2.4 Der aus 2.3 ermittelte Ist-Umsatz in DM wird zur Festsetzung des für einen ausschließlich psychotherapeutisch tätigen Vertragsarzt bzw. -therapeuten zutreffenden Betriebsausgaben mit dem bundeseinheitlichen Faktor von 1,47 multipliziert.
2.5 Zur Ermittlung der Betriebsausgaben in DM eines ausschließlich psychotherapeutisch tätigen Vertragsarztes bzw. -therapeuten wird der aus 2.4 ermittelte angestrebte Ist-Umsatz multipliziert mit dem bundesdurchschnittlichen Kostensatz ...... von 40,2 %, mit der Maßgabe, dass ein oberer Grenzbetrag der Betriebsausgaben in Höhe von DM 66.000,00 .... nicht überschritten wird. Erfolgt eine Überschreitung, wird zur Ermittlung der Betriebsausgaben der obere Grenzbetrag von DM 66.000,00 verwandt.
2.6 Die Kassenärztliche Vereinigung ermittelt den durchschnittlichen Ertrag eines Facharztes für Allgemeinmedizin in der hausärztlichen Versorgung in 1998, indem sie den Ist-Umsatz dieses Jahres eines Facharztes für Allgemeinmedizin in der hausärztlichen Versorgung um den absoluten Betrag in DM der Betriebsausgaben mindert. Dabei wird zur Ermittlung der Betriebsausgaben in DM der Kostensatz in Höhe von 59,3 % genutzt. Die Kassenärztliche Vereinigung ermittelt den Soll-Umsatz eines ausschließlich psychotherapeutisch tätigen Vertragsarztes- bzw. -therapeuten aus der Addition des Ertrages eines Facharztes für Allgemeinmedizin in der hausärztlichen Versorgung in 1998 gem. 2.6 und den Betriebsausgaben in DM gem. 2.5.

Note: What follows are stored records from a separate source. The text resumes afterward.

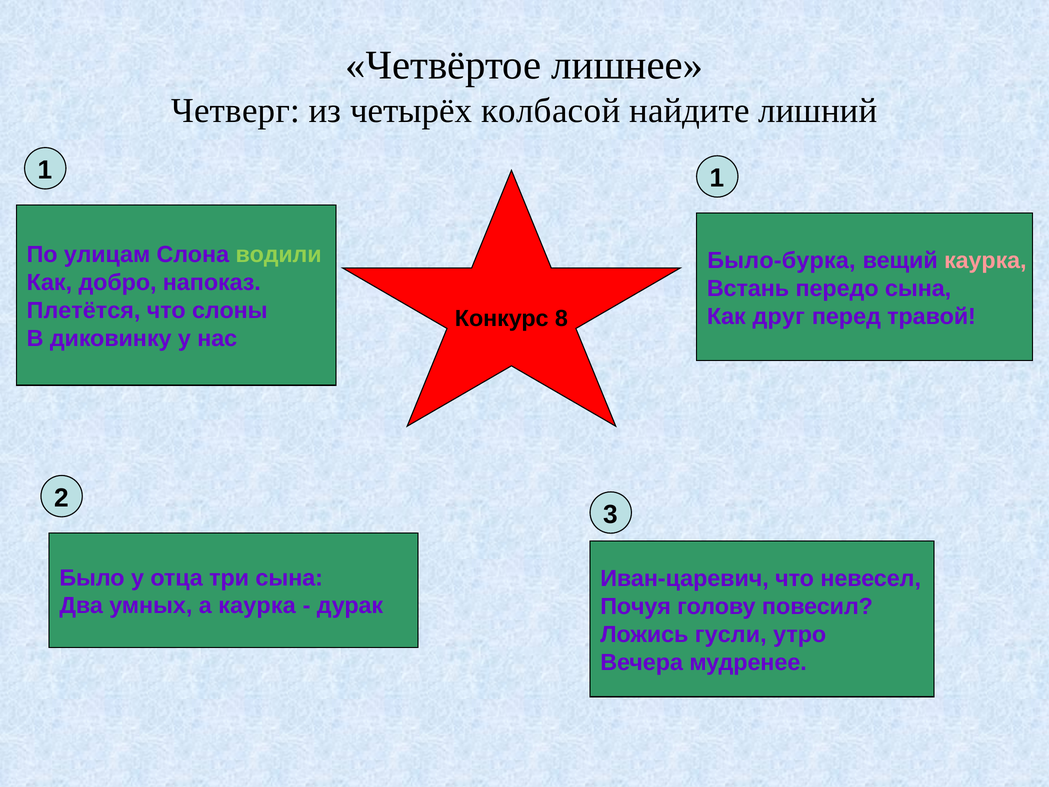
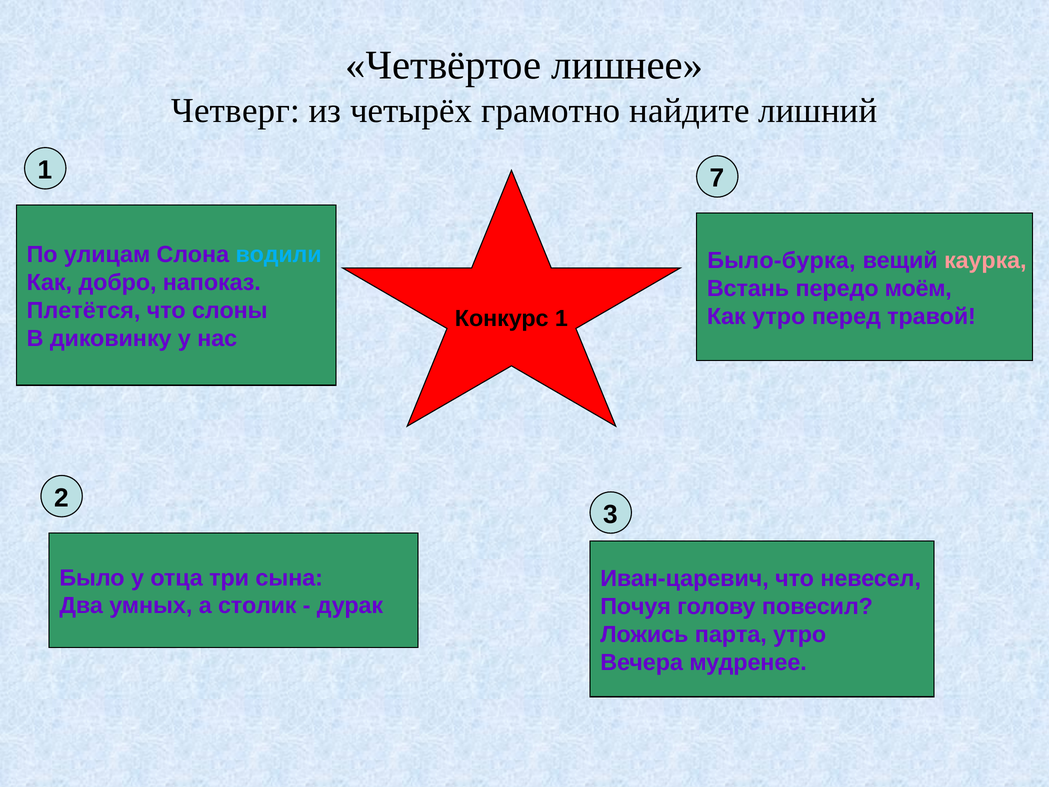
колбасой: колбасой -> грамотно
1 1: 1 -> 7
водили colour: light green -> light blue
передо сына: сына -> моём
Как друг: друг -> утро
Конкурс 8: 8 -> 1
а каурка: каурка -> столик
гусли: гусли -> парта
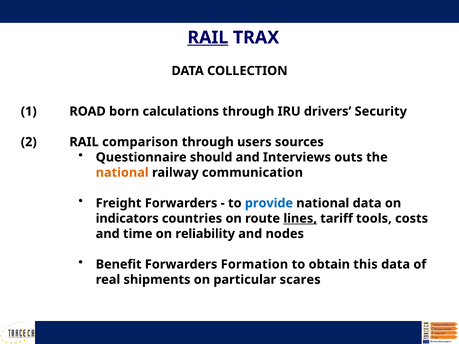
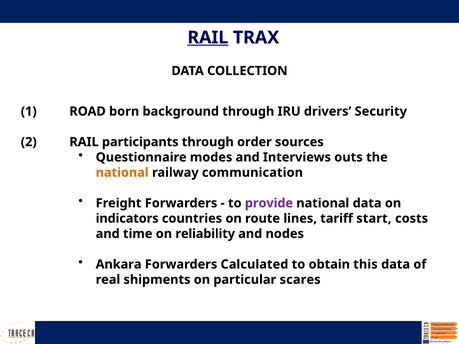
calculations: calculations -> background
comparison: comparison -> participants
users: users -> order
should: should -> modes
provide colour: blue -> purple
lines underline: present -> none
tools: tools -> start
Benefit: Benefit -> Ankara
Formation: Formation -> Calculated
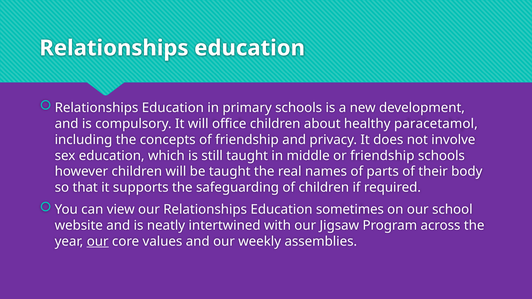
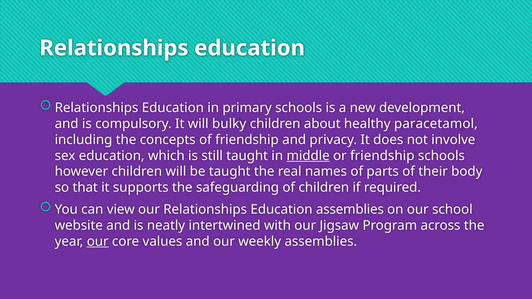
office: office -> bulky
middle underline: none -> present
Education sometimes: sometimes -> assemblies
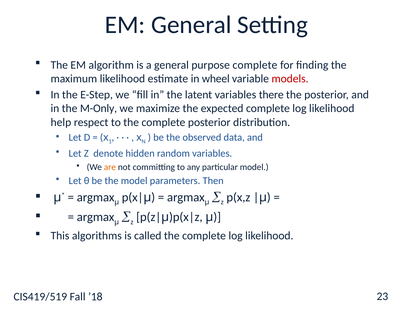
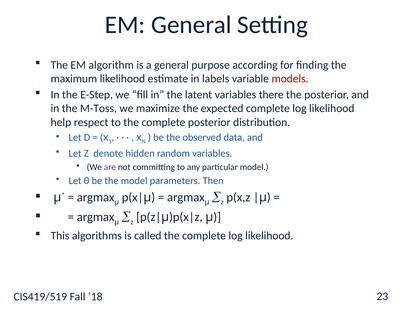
purpose complete: complete -> according
wheel: wheel -> labels
M-Only: M-Only -> M-Toss
are colour: orange -> purple
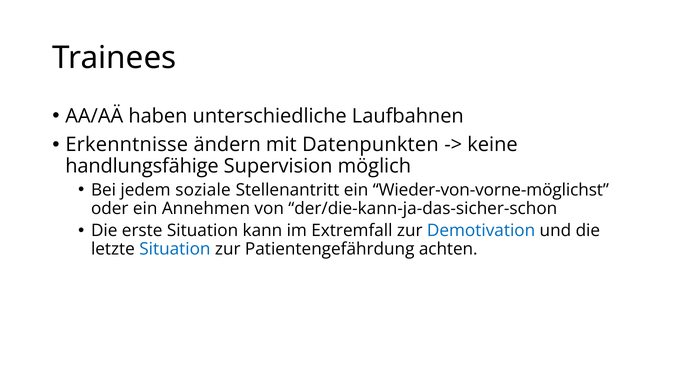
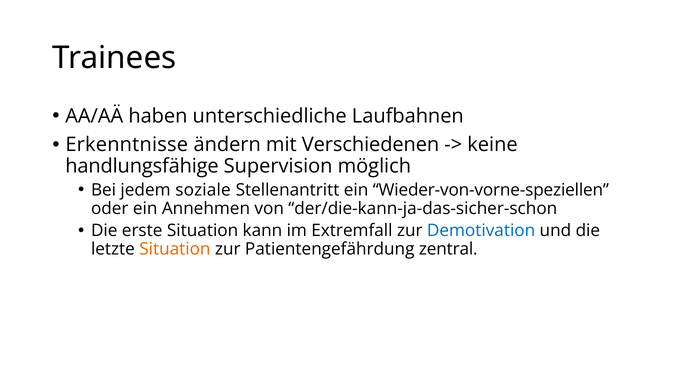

2.7 Der Mindestpunktwert ergibt sich aus der Division des Soll-Umsatzes gem. 2.7 durch einen fiktiven Leistungsbedarf in Höhe von 2.244.600 Punkten.
...
III. Die wesentlichen Streitpunkte zwischen den Parteien
Die Klägerseite ist der Auffassung, die Festsetzung des Punktwertes von 8,2 Pf. verstoße gegen § 85 Abs. 4 Satz 4 SGB V, wonach "eine angemessene Höhe der Vergütung je Zeiteinheit" zu gewährleisten sei.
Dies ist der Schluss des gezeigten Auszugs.